* [Stated goal] Copy out the stretch of the essay on Republican strategy from "Going forward, the" through "the wider GOP.", putting "working-class voters" in place of "blue-collar workers".

Go Right, My Friends
More importantly, there’s the issue of morality. Conventional Republicans tell us that the social issues crowd needs to be drowned out (especially in tight elections). They tell us that otherwise-magnificent candidates are destroyed because their great stances on economics and foreign policy are neutered by the fact that they tend to be weaker on social issues than the base is willing to countenance. As such, “divisive” candidates are put forward to appease the base. Yet, the Democrats have never gotten this message. At the very same time Republican Establishment-types get skittish over nominating candidates who will happily fight the Culture War, the Democrats are surging forward with their own take on the Culture War.
Alexandria Ocasio-Cortez recently argued that the Democrats have the moral high ground on the major issues. She is not alone in this sentiment. In fact, most Millennials agree with her. They gravitate toward candidates on the Left who are the most extreme (Bernie Sanders, for instance). While there is no guarantee that these democratic socialists will achieve electoral victory in 2018 (or even in 2020), the generational divide is key to understanding how Republicans are having such difficulty winning (without Trump).
After all, in 2020, the largest cohort of Baby Boomers is set to retire and begin drawing on Welfare programs en masse. This will likely create massive economic distortions, as the debt explodes, and no one in Washington addresses the issue. As the situation declines, the radicalism exhibited by the Left will intensify and gain traction. Meanwhile, the Right will continue to lose influence and legitimacy, as it bickers among its various factions and ignores the massive grouping of blue-collar voters that catapulted Trump to victory (as the GOP continues distancing itself from Trump and the issues of trade and immigration).
Going forward, the GOP needs to more fully embrace Trumpism; it needs to unequivocally take up the issues of trade and immigration — and stand firm on them (except in extreme cases). The GOP also needs to unflinchingly wage the Culture War. A coalition of blue-collar workers and social conservatives is waiting to be embraced by the wider GOP.
As Reagan said, the Republicans need to be “raising a banner of bold colors, no pale pastels.” So far, without Trump, the GOP is all pastel.

(Data items)
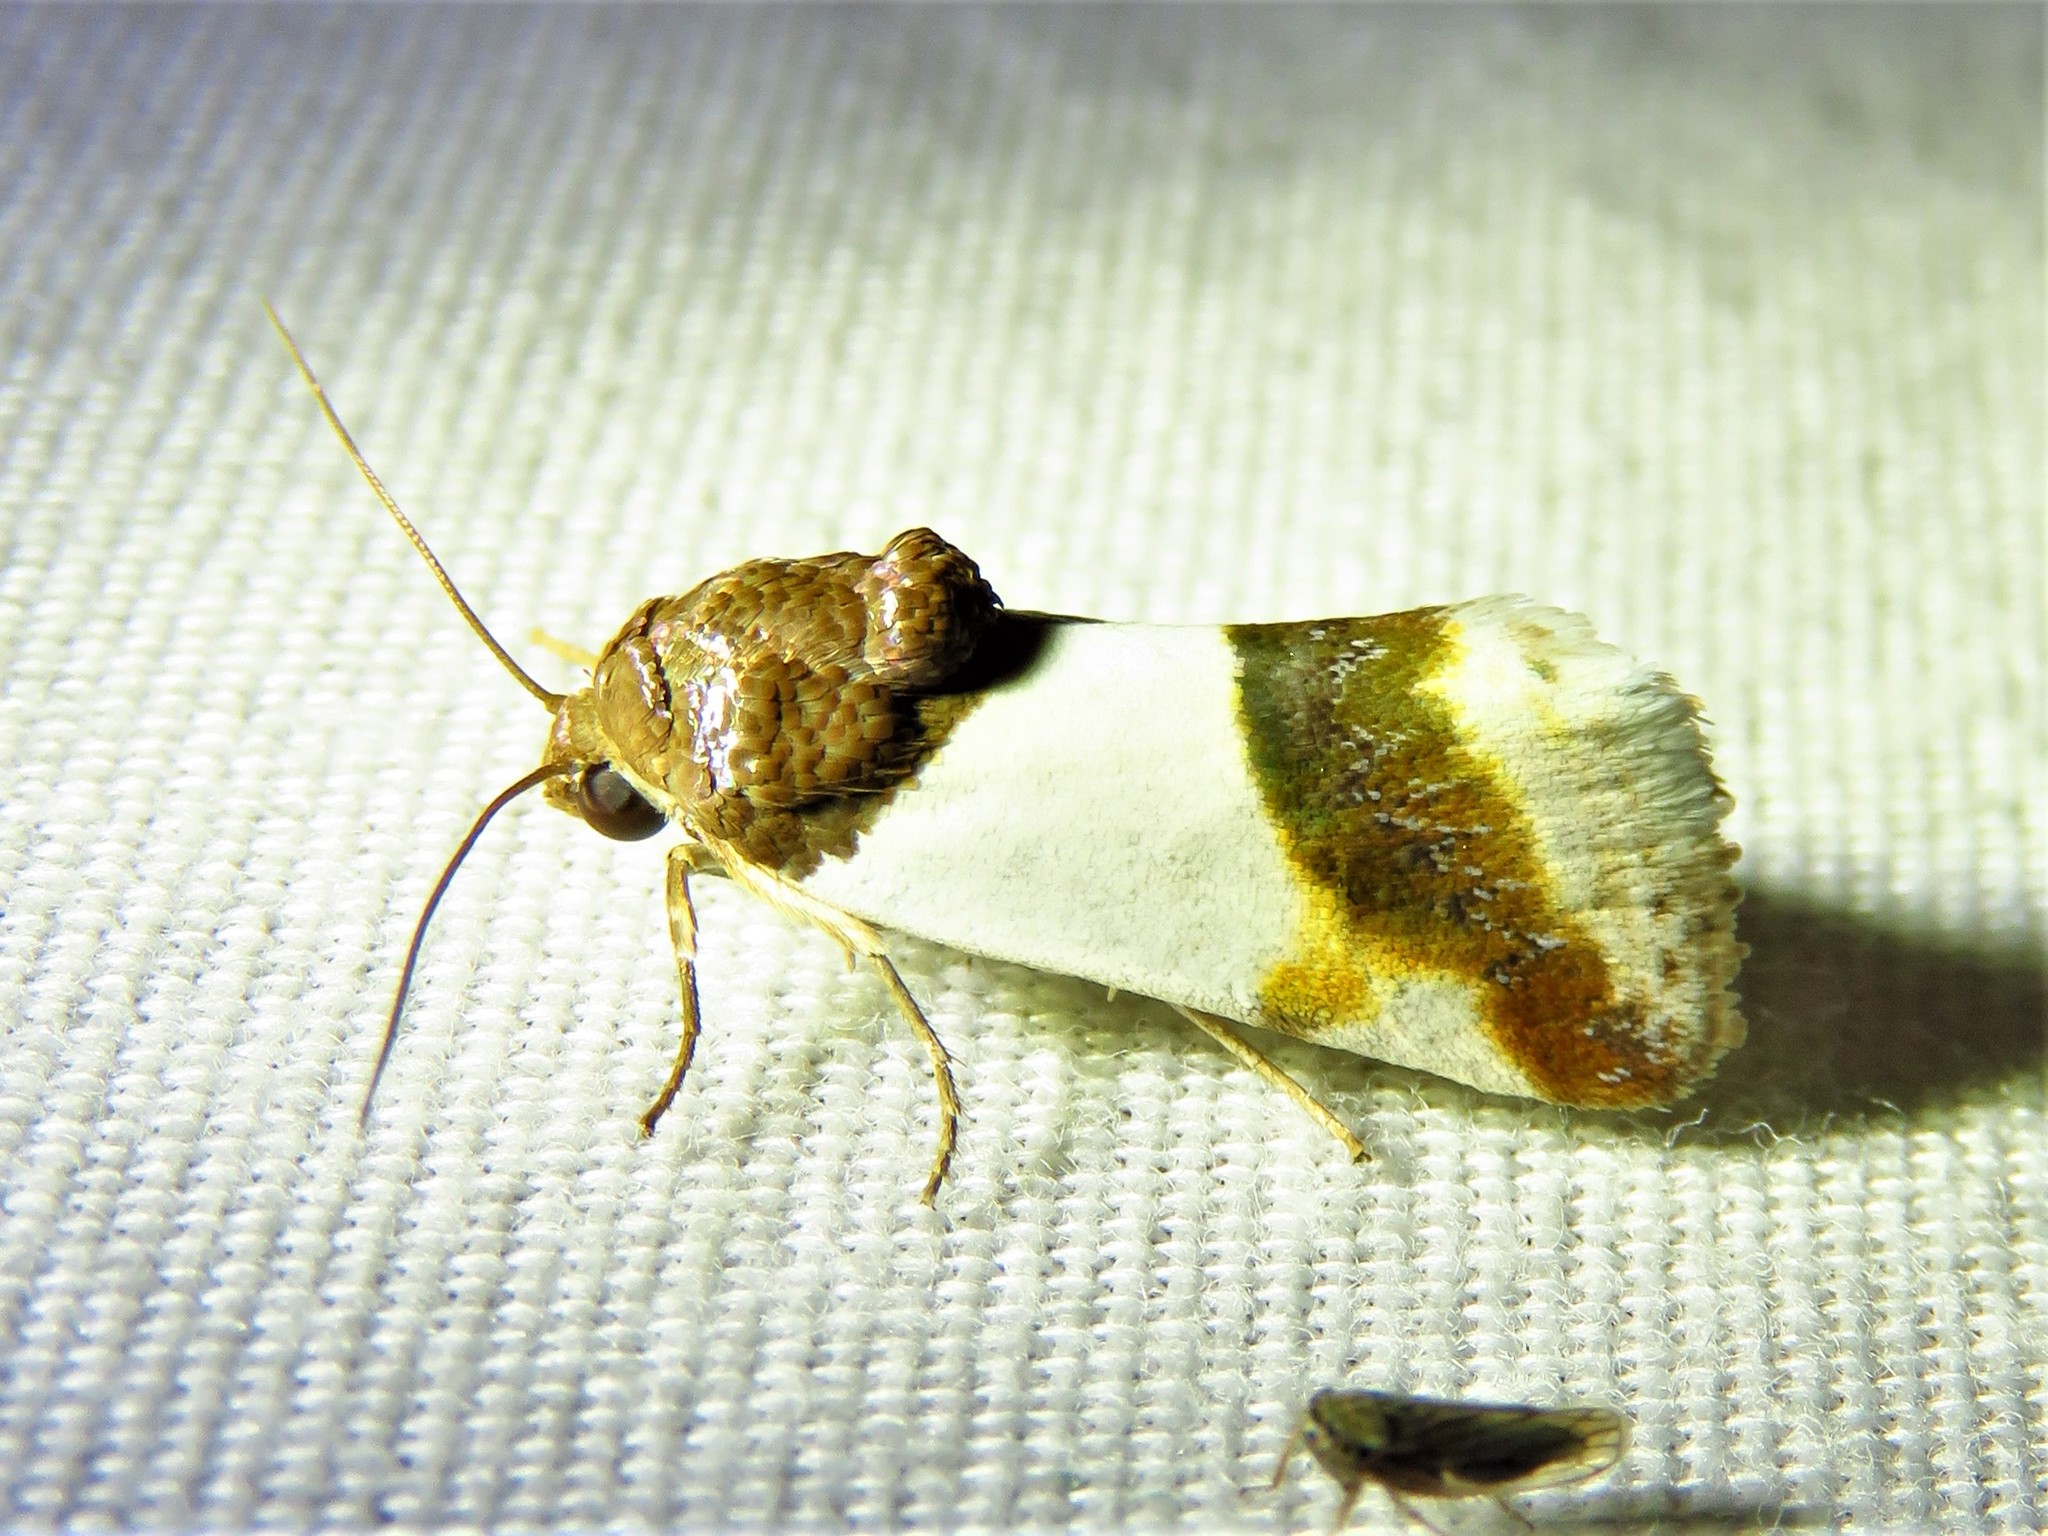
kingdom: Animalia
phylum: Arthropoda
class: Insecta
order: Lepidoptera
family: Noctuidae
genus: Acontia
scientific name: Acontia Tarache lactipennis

* [Written solution]
Going forward, the GOP needs to more fully embrace Trumpism; it needs to unequivocally take up the issues of trade and immigration — and stand firm on them (except in extreme cases). The GOP also needs to unflinchingly wage the Culture War. A coalition of working-class voters and social conservatives is waiting to be embraced by the wider GOP.